OSX credo funzioni alla stessa maniera... io comunque lo vedo comunque come un discorso di intelligenza dell'amministratore.

Peraltro, nei sistemi non configurati in quel modo (ovvero con un account root) la gente "non tecnica" si mette direttamente sull'account di root invece che creare uno user neutrale...

----------

## flocchini

resta il fatto che ubuntu snatura in maniera criminale la gerarchia dei permessi x qto riguarda l'utente root... Ora, ben lungi da me voler iniziare una crociate contro ubuntu e benvenga linux in tutte le sue forme, ma scendere a compromessi di questo tipo mi sembra inaccettabile.

----------

## randomaze

 *flocchini wrote:*   

> Ora, ben lungi da me voler iniziare una crociate contro ubuntu e benvenga linux in tutte le sue forme, ma scendere a compromessi di questo tipo mi sembra inaccettabile.

 

~~ Per amore della rosa si sopportano le spine... ~~

 :Rolling Eyes: 

La questione, per come la vedo io è questa: l'utente "popolare" non ha per nulla chiaro il motivo per cui deve esserci un amministratore, non ha chiaro perchè deve ricordare 5 password e altro per il semplice fatto che il computer è suo ed è solo lui che ci accede. Su questo presupposto sa che se lascia il suo computer incustodito in biblioteca gli amici possono farci quel che vogliono, non ha il concetto del "possono fare quel che vogliono solo su quell'account" e, sopratutto, non è interessato a saperlo. Quello che fa ubuntu è semplicemente applicare la logica del <<se non li puoi combattere alleati con loro>>, gli mette a disposizione un ambiente in cui l'utente non deve cambiare mentalità per usare la distribuzione e, al tempo stesso, cerca di limitare i possibili danni.

----------

## riverdragon

 *cloc3 wrote:*   

> praticamente, si fa login una volta, si esce, si va al bar a bersi un caffè, e poi diritti in galera per aver consentito un furto di dati personali sul proprio pc.
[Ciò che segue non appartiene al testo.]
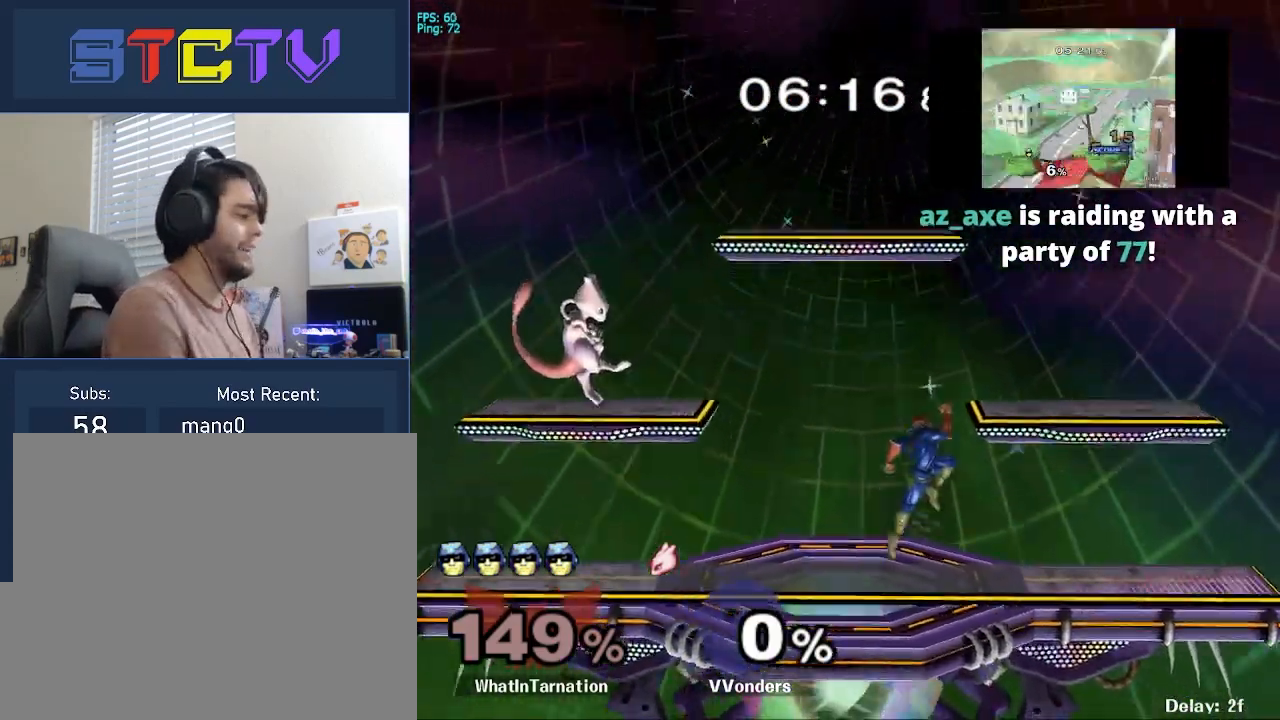
{"buttons": [], "left_stick": "center", "right_stick": "center", "events": [[450, "left_stick", "center"]]}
 Se in un ambiente "a rischio" si lascia il computer incustodito senza bloccare lo schermo allora ci si merita tutto quello che capita.

----------

## cloc3

 *randomaze wrote:*   

> Quello che fa ubuntu è semplicemente applicare la logica del <<se non li puoi combattere alleati con loro>>, gli mette a disposizione un ambiente in cui l'utente non deve cambiare mentalità per usare la distribuzione e, al tempo stesso, cerca di limitare i possibili danni.

 

chiaro. ma riprendo il concetto che è stato dimenticato di là

è mai possibile che per accogliere nuovi utenti si debbano imitare i comportamenti deteriori della concorrenza?

----------

## djinnZ

sono malcostumi fossilizzatisi nella pa e nelle grandi aziende.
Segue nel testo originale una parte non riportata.